Historian Lee Shai Weissbach to Speak in Chicago About Small Town Jewish Communities

Historian Lee Shai Weissbach will Speak in Chicago About Small Town Jewish Communities

Professor Lee Shai Weissbach of the University of Louisville (Kentucky) will speak on September 21, 2008 about small town Jewish communities in a lecture at the Spertus Institute in Chicago. Dr. Weissbach is author of Jewish Life in Small Town America (Yale University Press, 2005). He also wrote the excellent (but poorly titled) The Synagogues of Kentucky (University Press of Kentucky, 1995). I say "poorly titled"since the book is about so much more - it presents the history of American synagogue architecture in the context of community building - illustrated with a detailed cataloging of the synagogues in one relatively small state. It's one of my favorite "unknown" books to pass on to others.
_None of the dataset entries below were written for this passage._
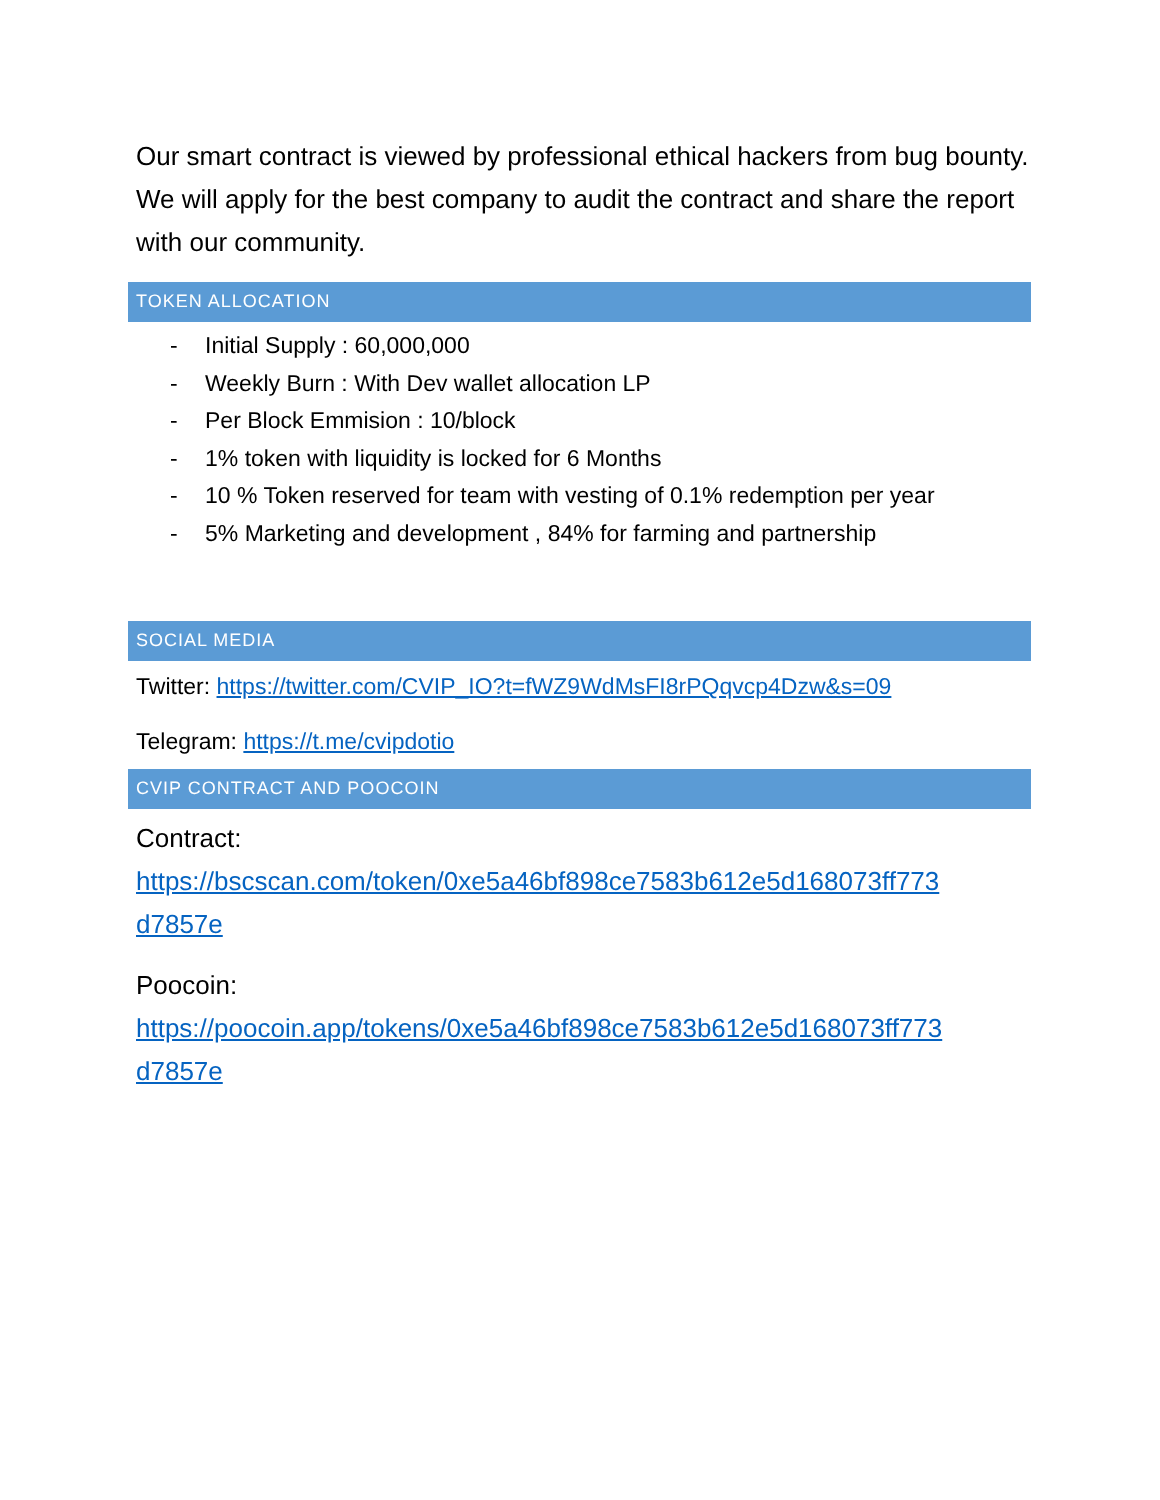Our smart contract is viewed by professional ethical hackers from bug bounty. We will apply for the best company to audit the contract and share the report with our community.
TOKEN ALLOCATION
- Initial Supply : 60,000,000
- Weekly Burn : With Dev wallet allocation LP
- Per Block Emmision : 10/block
- 1% token with liquidity is locked for 6 Months
- 10 % Token reserved for team with vesting of 0.1% redemption per year
- 5% Marketing and development , 84% for farming and partnership
SOCIAL MEDIA
Twitter: https://twitter.com/CVIP_IO?t=fWZ9WdMsFI8rPQqvcp4Dzw&s=09
Telegram: https://t.me/cvipdotio
CVIP CONTRACT AND POOCOIN
Contract:
https://bscscan.com/token/0xe5a46bf898ce7583b612e5d168073ff773 d7857e
Poocoin:
https://poocoin.app/tokens/0xe5a46bf898ce7583b612e5d168073ff773 d7857e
His more recent book addresses some of the same issues, but from a national perspective. It is a required antidote for those whose ideas about American Jewish history have been shaped by reading only Irving Howe's The World of Our Fathers. Weissbach writes that by the 1920s, at there were around 500 small U.S. cities and towns with Jewish populations of 100 to 1,000, and that the history of these communities is an important component of the American Jewish experience. These communities were not miniature versions of big city Jewish life. They offered an alternative version and vision of Jewish America in part drawn from small town Jewish life in Central Europe, and in part based on American traditions of individuality, entrepreneurship and social responsibility.

Tickets are $20 | $15 for Spertus members | $10 for students Call 312.322.1773.

The lecture is at 2 pm. There will be a book signing following Dr. Weissbach's lecture.